Why Sikhs ought to be happy, not worried

Emigration of Sikhs: This community was among the first to make use of employment opportunities in all lands where the ‘British sun’ shone. The pace of migration has seen a spike in the decade under consideration. Sikh population in just England and Wales increased by 26 per cent between 2001 and 2011. Should this be a cause for worry for the Sikhs ‘back home’? The success and the increase in recognition the community is gaining by the day across the world should, if anything, be a matter of pride. The remunerations they send to Punjab a matter of glee, most of all for political parties that make a beeline for the NRI donor before elections. Anyway, such migration only frees up resources for the remaining population in Punjab.

sikh population as per census

Immigration of non-Sikhs: This is blamed for the dilution of the Sikh population in Punjab. As long as the politics has to be done on religious and caste lines, this will be a concern. If development, including agricultural, is any concern, then everybody realises the critical contribution the immigrant population makes in the state. The native population is largely engaged in more paying forms of labour. If the US and West Asia thought on these lines, their economies would come to a halt.

Conversion: The insular and rigid outlook of modern Sikh leadership — as opposed to the founders’ idea — has led to many castes with small numbers being either pushed out or not included despite their wanting to. A subsequent spurt of deras or increase of other religions’ numbers is now bothering the Sikh leaders. The fear is the medicine should not be worse than the disease. Taking up a confrontationist attitude — of which there has been evidence in recent years — can only make matters worse.

Sex ratio: This is the one and only real cause of worry. Among Sikhs, there are only 903 women per 1,000 men, the worst ratio among all religions. That means a poorer social health for the community, which will have economic implications as well. The motives for this ironically are the same that keep the population down — material interest. Economic security is a major factor in lower fertility rate, which is an average of 3.1 children per woman among Sikhs, against a national average of 3.8. And the preference for a male child also has roots in a misplaced notion of securing family assets.
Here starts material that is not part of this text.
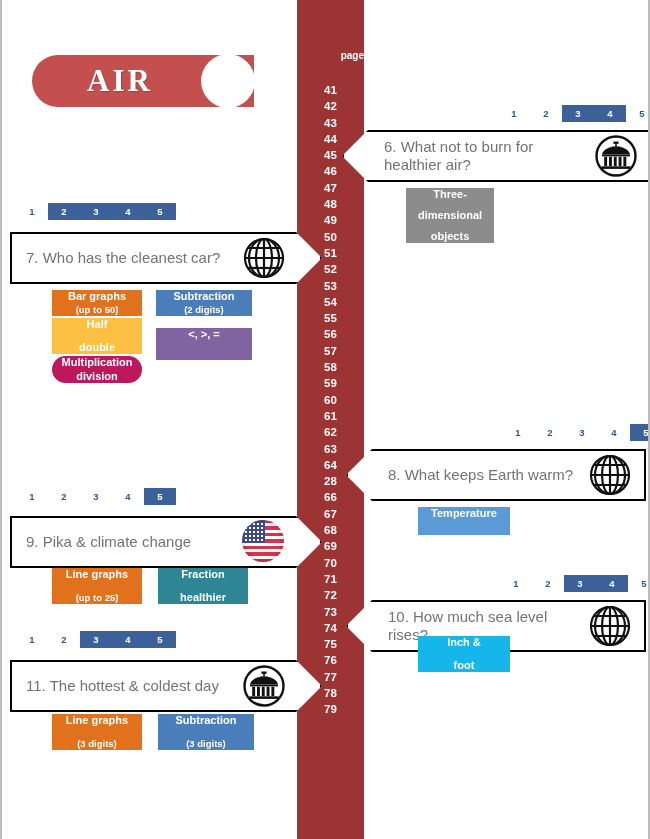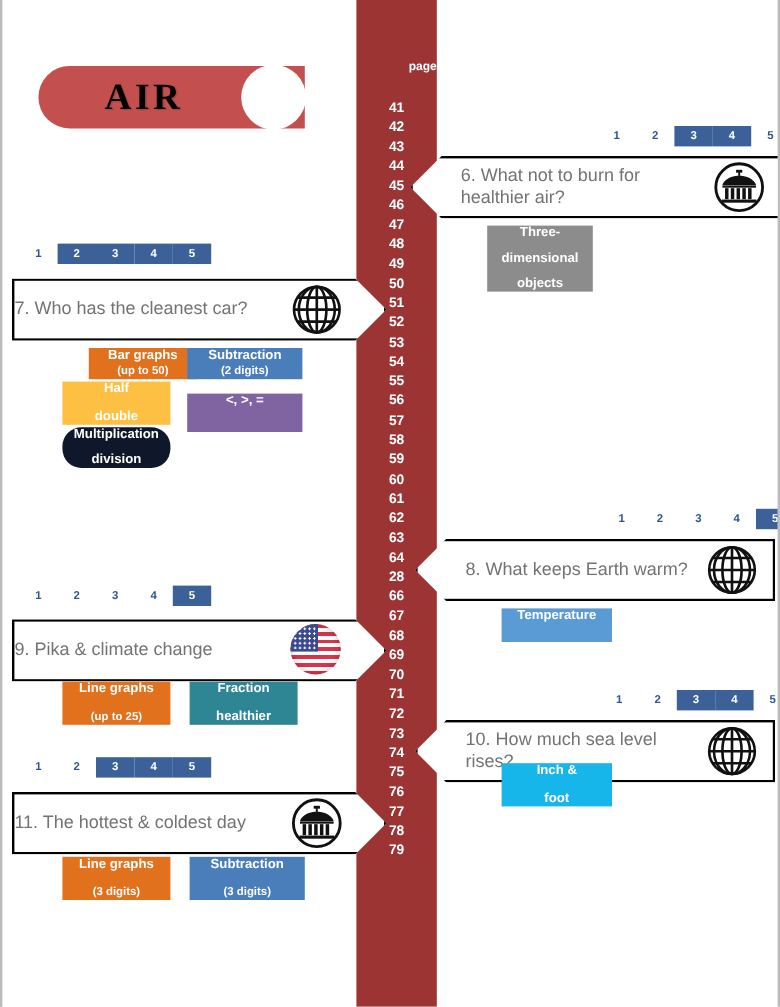"AIR" #air-banner .air-text { color: #000000 -> #ffffff }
The voice of the leadership has been less than audible on this crucial reform.

All the reasons that have led to better reining in of the population growth among Sikhs are something to be proud of. Relatively a higher level of education among their women is one. Acceptance of modern concepts of birth control, awareness of the benefits of a smaller family, relatively a greater sense of economic security, all indicators of a progressive community, are something to be emulated by others, and not discounted, as is being done by the Sikh leadership.

India by all projections is headed to overtake China in numbers sometime before 2030. If communities have to compete in numbers, the larger national goal of population control can never be attained. Sikhs could rightfully see themselves as flag-bearers of this wise cause. In a knowledge economy, the strength and influence does not come from numbers, but quality of the human resource.

There may be many challenges the Sikhs face, population is not one of them.